Battery Park City sites clinch Milsteins’ W.T.C. deal

By Josh Rogers

Milstein Properties made a deal last week that officials hope will speed the development of the World Trade Center site and Battery Park City.

The Lower Manhattan Development Corporation agreed to buy the lot across the street from the World Trade Center site from Milstein for $59 million. Under the deal, Milstein has the exclusive right to negotiate for the rights to develop the remaining two residential sites in Battery Park City – Sites 23 and 24 at the west end of the neighborhood’s ballfields [see map below].

The Milstein site at Liberty and West Sts. is part of the W.T.C. site plan and will be converted to a park with an underground ramp system for vehicles entering the trade center complex.

The L.M.D.C. had been threatening to take the property over through eminent domain. Stefan Pryor, L.M.D.C. president, said the deal avoids a potentially lengthy legal battle with the Milstein family. The family also agreed to donate $500,000 for a park in Lower Manhattan in honor of Paul Milstein, head of the real estate firm. George Arzt, spokesperson for Milstein, said it will be a new park or plaza somewhere Downtown.

The L.M.D.C. approached the Battery Park City Authority several months ago about entering into the deal, said Tim Carey, president and C.E.O. of the B.P.C.A. A few years ago, the Port Authority, owners of the W.T.C., and the L.M.D.C. inquired about a straight land swap of a Battery Park City site for the Milstein Liberty St. lot, but the talks did not advance much further, said Carey. He said if all goes well on negotiations for the neighborhood’s last two residential sites, it will mean construction will begin one year from now, six months faster then it would have otherwise.

“It’s certainly a way to save time,” said Carey. “It’s advantageous to both sides.”

Carey expects to begin negotiating with the Milsteins soon. The two buildings will have 540 apartments and be connected by a two-story, 45,000-square-foot community recreation center with a pool and gymnasium.

The deal obligates the authority to negotiate in good faith with the Milsteins, who built three buildings in the neighborhood’s south section prior to the B.P.C.A.’s environmental guidelines. Those include energy and water conservation features and some use of solar power. The B.P.C.A. has awarded development rights for several lots recently and Carey said if the Milsteins don’t offer fair market value for the sites, the authority will be able to begin a request for proposal process open to all developers.
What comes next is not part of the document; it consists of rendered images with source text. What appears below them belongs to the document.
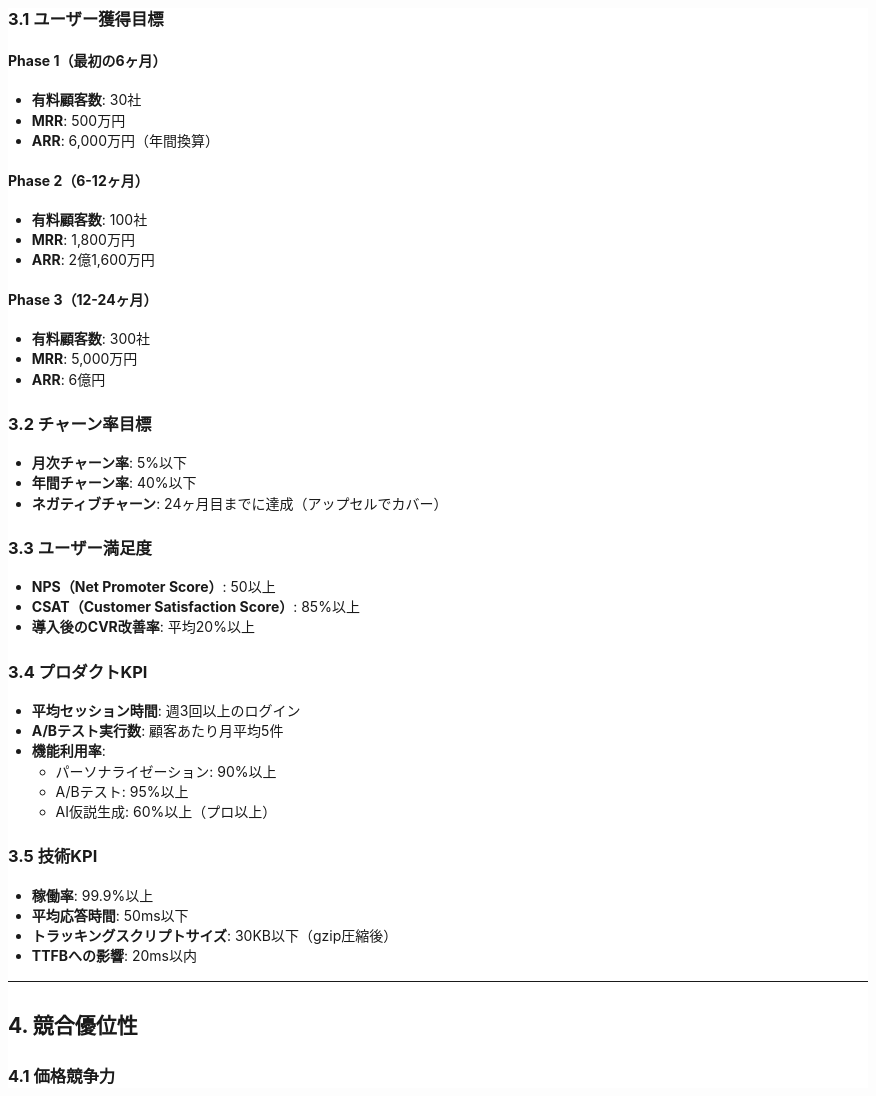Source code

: ### 3.1 ユーザー獲得目標

#### Phase 1（最初の6ヶ月）
- **有料顧客数**: 30社
- **MRR**: 500万円
- **ARR**: 6,000万円（年間換算）

#### Phase 2（6-12ヶ月）
- **有料顧客数**: 100社
- **MRR**: 1,800万円
- **ARR**: 2億1,600万円

#### Phase 3（12-24ヶ月）
- **有料顧客数**: 300社
- **MRR**: 5,000万円
- **ARR**: 6億円

### 3.2 チャーン率目標

- **月次チャーン率**: 5%以下
- **年間チャーン率**: 40%以下
- **ネガティブチャーン**: 24ヶ月目までに達成（アップセルでカバー）

### 3.3 ユーザー満足度

- **NPS（Net Promoter Score）**: 50以上
- **CSAT（Customer Satisfaction Score）**: 85%以上
- **導入後のCVR改善率**: 平均20%以上

### 3.4 プロダクトKPI

- **平均セッション時間**: 週3回以上のログイン
- **A/Bテスト実行数**: 顧客あたり月平均5件
- **機能利用率**: 
  - パーソナライゼーション: 90%以上
  - A/Bテスト: 95%以上
  - AI仮説生成: 60%以上（プロ以上）

### 3.5 技術KPI

- **稼働率**: 99.9%以上
- **平均応答時間**: 50ms以下
- **トラッキングスクリプトサイズ**: 30KB以下（gzip圧縮後）
- **TTFBへの影響**: 20ms以内

---

## 4. 競合優位性

### 4.1 価格競争力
He said with the neighborhood’s housing market hot, it is good to fast track the project. He said Millennium Partners has already sold over half the luxury condos it is building across from the Ritz-Carlton in B.P.C. and completion of the building is still more than a year away.

The L.M.D.C. board has previously approved $44 million to buy the Milstein site and has also set aside an additional $20 million that must be approved by the board.

Once the sale is complete, the L.M.D.C. will own two parcels on Liberty St., the other being the Deutsche Bank building. The agency was set up to oversee rebuilding and help with Downtown’s economic recovery and is expected to disband at some point in the future. Meanwhile, the Port Authority owns the land that will have the W.T.C. memorial and cultural buildings. The L.M.D.C. properties may become part of negotiations over the W.T.C. memorial/cultural land. The WTC Memorial Foundation, which works closely with the L.M.D.C. both figuratively and literally, will own the memorial and cultural buildings and is currently raising money to help build them.

For the Milsteins, the Liberty St. site is their second Lower Manhattan property to withstand an eminent domain threat. The family has fought with residents and the city for years over 250 Water St., a parking lot Milstein Properties owns in the South Street Seaport Historic District. All but one of their development plans for the site have been rejected by the Landmarks Preservation Commission and the one that passed a decade ago never went forward because the office real estate market tanked. When the city pledged to build a new school on Downtown’s east side last year, there was talk of taking over 250 Water St. for the school, but the city made a deal to build it on Beekman St. instead.

Arzt, Milstein’s spokesperson, said the two cases are not related and the family understood the added importance of making a deal at Liberty St. “Two-fifty Water St. was always controversial with the community board, and in this case we all recognized this was hallowed ground,” he said.